Stored data entries:
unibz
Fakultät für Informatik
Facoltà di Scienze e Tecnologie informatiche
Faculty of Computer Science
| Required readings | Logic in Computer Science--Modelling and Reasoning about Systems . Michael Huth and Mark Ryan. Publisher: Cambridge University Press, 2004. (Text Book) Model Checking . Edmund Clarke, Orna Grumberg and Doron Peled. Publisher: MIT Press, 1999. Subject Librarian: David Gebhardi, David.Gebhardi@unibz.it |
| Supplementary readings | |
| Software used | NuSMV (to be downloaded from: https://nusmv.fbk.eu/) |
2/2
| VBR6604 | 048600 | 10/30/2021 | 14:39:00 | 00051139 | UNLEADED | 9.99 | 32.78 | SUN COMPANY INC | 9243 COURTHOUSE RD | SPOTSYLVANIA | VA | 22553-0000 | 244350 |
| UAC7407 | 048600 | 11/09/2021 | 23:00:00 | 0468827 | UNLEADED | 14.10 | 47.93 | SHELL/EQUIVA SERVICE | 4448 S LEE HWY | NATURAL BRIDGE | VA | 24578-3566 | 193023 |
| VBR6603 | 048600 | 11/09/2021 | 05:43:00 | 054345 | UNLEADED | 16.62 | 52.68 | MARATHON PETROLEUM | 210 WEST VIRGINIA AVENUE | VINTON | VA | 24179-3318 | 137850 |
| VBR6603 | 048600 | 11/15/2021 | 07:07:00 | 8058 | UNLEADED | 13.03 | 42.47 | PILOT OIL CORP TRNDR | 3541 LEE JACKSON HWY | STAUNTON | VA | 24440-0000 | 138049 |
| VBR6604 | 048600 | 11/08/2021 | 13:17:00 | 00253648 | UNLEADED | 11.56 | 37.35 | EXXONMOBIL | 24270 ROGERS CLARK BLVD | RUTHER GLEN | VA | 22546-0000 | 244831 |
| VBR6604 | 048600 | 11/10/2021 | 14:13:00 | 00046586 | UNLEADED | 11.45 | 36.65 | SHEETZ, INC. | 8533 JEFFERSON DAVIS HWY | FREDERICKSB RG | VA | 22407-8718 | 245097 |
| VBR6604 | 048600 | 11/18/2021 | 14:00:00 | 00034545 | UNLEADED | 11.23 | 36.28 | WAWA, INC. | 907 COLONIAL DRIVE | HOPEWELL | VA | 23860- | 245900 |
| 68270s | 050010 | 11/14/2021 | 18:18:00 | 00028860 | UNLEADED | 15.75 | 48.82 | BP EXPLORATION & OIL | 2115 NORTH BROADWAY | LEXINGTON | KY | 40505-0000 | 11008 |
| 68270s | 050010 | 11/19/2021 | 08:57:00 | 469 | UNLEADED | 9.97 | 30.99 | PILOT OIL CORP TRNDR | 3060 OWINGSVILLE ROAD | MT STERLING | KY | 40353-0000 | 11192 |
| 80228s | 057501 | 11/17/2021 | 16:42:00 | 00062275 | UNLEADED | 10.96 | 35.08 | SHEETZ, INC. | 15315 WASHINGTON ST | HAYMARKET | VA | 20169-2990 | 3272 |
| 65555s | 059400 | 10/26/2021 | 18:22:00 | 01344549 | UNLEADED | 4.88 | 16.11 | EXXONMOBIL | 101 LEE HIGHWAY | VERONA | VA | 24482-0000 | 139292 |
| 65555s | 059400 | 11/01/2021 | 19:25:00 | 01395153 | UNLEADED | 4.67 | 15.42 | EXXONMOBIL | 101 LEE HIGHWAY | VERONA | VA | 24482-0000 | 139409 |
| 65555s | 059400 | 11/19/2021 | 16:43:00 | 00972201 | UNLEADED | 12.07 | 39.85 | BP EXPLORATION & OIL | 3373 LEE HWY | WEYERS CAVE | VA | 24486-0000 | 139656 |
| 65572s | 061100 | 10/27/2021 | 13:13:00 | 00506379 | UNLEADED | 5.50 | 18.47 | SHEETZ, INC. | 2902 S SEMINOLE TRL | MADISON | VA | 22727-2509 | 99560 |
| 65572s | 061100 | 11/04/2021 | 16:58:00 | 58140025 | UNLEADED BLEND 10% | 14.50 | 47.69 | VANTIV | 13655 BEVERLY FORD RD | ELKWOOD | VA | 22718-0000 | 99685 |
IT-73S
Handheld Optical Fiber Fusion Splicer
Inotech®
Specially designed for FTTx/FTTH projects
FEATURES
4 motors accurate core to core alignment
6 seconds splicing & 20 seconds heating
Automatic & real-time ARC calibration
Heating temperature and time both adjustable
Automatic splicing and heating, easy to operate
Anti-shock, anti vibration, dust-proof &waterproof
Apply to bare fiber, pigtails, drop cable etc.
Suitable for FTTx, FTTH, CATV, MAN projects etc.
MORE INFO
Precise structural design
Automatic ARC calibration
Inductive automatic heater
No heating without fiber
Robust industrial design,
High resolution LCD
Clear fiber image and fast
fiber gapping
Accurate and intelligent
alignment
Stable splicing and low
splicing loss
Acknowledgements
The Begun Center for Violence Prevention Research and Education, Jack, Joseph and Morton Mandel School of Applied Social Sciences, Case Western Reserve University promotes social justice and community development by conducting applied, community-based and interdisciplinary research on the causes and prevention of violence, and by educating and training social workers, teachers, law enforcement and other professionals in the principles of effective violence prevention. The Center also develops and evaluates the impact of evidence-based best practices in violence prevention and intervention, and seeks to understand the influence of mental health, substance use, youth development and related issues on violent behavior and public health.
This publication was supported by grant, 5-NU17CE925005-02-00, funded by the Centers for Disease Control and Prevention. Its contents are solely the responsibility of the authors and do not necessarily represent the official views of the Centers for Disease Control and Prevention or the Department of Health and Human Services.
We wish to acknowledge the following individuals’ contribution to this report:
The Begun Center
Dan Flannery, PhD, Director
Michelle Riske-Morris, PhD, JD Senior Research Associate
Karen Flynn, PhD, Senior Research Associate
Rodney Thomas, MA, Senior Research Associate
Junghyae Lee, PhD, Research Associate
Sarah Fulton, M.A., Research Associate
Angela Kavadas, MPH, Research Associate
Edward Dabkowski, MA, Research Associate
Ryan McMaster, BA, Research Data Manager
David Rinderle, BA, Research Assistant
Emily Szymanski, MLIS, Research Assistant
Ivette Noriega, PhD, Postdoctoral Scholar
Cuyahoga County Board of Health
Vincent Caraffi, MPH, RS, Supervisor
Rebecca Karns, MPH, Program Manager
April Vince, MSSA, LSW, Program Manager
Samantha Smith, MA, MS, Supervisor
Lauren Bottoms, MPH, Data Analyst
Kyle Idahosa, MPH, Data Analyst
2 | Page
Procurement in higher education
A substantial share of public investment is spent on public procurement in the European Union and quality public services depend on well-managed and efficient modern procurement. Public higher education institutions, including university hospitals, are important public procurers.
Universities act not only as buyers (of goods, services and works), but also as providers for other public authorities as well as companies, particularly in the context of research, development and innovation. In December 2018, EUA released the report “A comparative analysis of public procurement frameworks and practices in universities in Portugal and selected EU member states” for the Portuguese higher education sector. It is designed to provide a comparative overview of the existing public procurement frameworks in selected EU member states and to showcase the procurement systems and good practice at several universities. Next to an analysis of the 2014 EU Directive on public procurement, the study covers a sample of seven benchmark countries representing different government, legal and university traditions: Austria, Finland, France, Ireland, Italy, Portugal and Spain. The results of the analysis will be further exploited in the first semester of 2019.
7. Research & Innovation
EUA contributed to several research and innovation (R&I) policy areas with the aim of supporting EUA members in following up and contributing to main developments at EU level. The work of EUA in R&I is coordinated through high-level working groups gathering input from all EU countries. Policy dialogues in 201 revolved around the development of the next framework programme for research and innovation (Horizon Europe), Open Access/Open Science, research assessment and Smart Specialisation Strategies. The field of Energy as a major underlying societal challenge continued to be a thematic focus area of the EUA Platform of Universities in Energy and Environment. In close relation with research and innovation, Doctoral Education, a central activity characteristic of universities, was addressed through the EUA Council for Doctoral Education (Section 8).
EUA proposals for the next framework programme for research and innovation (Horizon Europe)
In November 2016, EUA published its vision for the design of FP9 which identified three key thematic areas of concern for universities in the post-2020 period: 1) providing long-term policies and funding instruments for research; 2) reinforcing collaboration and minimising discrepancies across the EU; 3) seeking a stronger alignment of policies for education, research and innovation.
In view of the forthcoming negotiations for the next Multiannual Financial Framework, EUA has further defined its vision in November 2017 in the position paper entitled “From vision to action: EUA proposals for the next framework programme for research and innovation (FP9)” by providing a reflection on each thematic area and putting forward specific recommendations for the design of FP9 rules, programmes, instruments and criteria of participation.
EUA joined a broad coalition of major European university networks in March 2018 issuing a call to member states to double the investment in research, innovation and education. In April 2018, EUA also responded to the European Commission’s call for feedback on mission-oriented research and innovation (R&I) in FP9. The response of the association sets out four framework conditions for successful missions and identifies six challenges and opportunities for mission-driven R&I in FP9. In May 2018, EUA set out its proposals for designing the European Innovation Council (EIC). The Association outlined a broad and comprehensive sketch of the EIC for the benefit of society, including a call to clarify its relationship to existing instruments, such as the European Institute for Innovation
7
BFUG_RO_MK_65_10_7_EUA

* [TASK REQUIREMENTS] Of the entries above, repeat exactly the lines between the line with "22553-0000 | 244350 |" and the line with "40353-0000 | 11192 |", inclusive, and no others.

* [SOLUTION TO THIS PROBLEM]
| VBR6604 | 048600 | 10/30/2021 | 14:39:00 | 00051139 | UNLEADED | 9.99 | 32.78 | SUN COMPANY INC | 9243 COURTHOUSE RD | SPOTSYLVANIA | VA | 22553-0000 | 244350 |
| UAC7407 | 048600 | 11/09/2021 | 23:00:00 | 0468827 | UNLEADED | 14.10 | 47.93 | SHELL/EQUIVA SERVICE | 4448 S LEE HWY | NATURAL BRIDGE | VA | 24578-3566 | 193023 |
| VBR6603 | 048600 | 11/09/2021 | 05:43:00 | 054345 | UNLEADED | 16.62 | 52.68 | MARATHON PETROLEUM | 210 WEST VIRGINIA AVENUE | VINTON | VA | 24179-3318 | 137850 |
| VBR6603 | 048600 | 11/15/2021 | 07:07:00 | 8058 | UNLEADED | 13.03 | 42.47 | PILOT OIL CORP TRNDR | 3541 LEE JACKSON HWY | STAUNTON | VA | 24440-0000 | 138049 |
| VBR6604 | 048600 | 11/08/2021 | 13:17:00 | 00253648 | UNLEADED | 11.56 | 37.35 | EXXONMOBIL | 24270 ROGERS CLARK BLVD | RUTHER GLEN | VA | 22546-0000 | 244831 |
| VBR6604 | 048600 | 11/10/2021 | 14:13:00 | 00046586 | UNLEADED | 11.45 | 36.65 | SHEETZ, INC. | 8533 JEFFERSON DAVIS HWY | FREDERICKSB RG | VA | 22407-8718 | 245097 |
| VBR6604 | 048600 | 11/18/2021 | 14:00:00 | 00034545 | UNLEADED | 11.23 | 36.28 | WAWA, INC. | 907 COLONIAL DRIVE | HOPEWELL | VA | 23860- | 245900 |
| 68270s | 050010 | 11/14/2021 | 18:18:00 | 00028860 | UNLEADED | 15.75 | 48.82 | BP EXPLORATION & OIL | 2115 NORTH BROADWAY | LEXINGTON | KY | 40505-0000 | 11008 |
| 68270s | 050010 | 11/19/2021 | 08:57:00 | 469 | UNLEADED | 9.97 | 30.99 | PILOT OIL CORP TRNDR | 3060 OWINGSVILLE ROAD | MT STERLING | KY | 40353-0000 | 11192 |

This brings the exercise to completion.